[Before-and-after change records]
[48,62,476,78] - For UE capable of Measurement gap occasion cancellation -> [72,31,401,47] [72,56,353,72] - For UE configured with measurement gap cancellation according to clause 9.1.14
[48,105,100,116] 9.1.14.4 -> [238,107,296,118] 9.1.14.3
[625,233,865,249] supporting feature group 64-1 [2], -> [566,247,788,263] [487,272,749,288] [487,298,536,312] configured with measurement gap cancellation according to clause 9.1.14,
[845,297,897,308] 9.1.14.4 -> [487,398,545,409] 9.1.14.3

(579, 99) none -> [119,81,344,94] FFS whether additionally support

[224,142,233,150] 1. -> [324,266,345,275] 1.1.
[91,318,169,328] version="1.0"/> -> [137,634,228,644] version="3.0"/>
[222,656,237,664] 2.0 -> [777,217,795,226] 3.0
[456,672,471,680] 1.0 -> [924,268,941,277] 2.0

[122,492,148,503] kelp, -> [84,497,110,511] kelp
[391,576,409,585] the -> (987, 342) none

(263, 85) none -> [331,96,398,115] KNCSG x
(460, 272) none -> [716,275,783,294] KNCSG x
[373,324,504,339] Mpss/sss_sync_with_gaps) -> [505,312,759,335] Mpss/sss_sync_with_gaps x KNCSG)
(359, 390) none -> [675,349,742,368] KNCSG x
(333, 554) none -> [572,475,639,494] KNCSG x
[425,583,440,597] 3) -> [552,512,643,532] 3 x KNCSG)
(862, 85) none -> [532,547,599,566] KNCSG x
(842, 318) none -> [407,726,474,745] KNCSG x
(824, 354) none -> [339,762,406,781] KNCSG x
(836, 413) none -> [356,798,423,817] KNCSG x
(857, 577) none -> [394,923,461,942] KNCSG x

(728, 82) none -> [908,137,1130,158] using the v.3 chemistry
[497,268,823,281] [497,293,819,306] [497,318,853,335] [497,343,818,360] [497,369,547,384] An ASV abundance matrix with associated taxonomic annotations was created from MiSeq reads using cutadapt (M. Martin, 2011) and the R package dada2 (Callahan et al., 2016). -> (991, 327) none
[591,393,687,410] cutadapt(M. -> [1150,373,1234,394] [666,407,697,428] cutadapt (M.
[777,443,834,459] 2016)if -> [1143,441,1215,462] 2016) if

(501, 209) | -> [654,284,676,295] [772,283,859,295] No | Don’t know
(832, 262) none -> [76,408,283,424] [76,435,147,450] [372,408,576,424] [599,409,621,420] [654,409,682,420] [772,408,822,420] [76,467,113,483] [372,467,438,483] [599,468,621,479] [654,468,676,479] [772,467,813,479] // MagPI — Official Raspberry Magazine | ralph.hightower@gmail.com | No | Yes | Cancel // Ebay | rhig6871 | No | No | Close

Exercise description:
Which lines in the data above contain "KNCSG"? Show each one.

Answer area:
(263, 85) none -> [331,96,398,115] KNCSG x
(460, 272) none -> [716,275,783,294] KNCSG x
[373,324,504,339] Mpss/sss_sync_with_gaps) -> [505,312,759,335] Mpss/sss_sync_with_gaps x KNCSG)
(359, 390) none -> [675,349,742,368] KNCSG x
(333, 554) none -> [572,475,639,494] KNCSG x
[425,583,440,597] 3) -> [552,512,643,532] 3 x KNCSG)
(862, 85) none -> [532,547,599,566] KNCSG x
(842, 318) none -> [407,726,474,745] KNCSG x
(824, 354) none -> [339,762,406,781] KNCSG x
(836, 413) none -> [356,798,423,817] KNCSG x
(857, 577) none -> [394,923,461,942] KNCSG x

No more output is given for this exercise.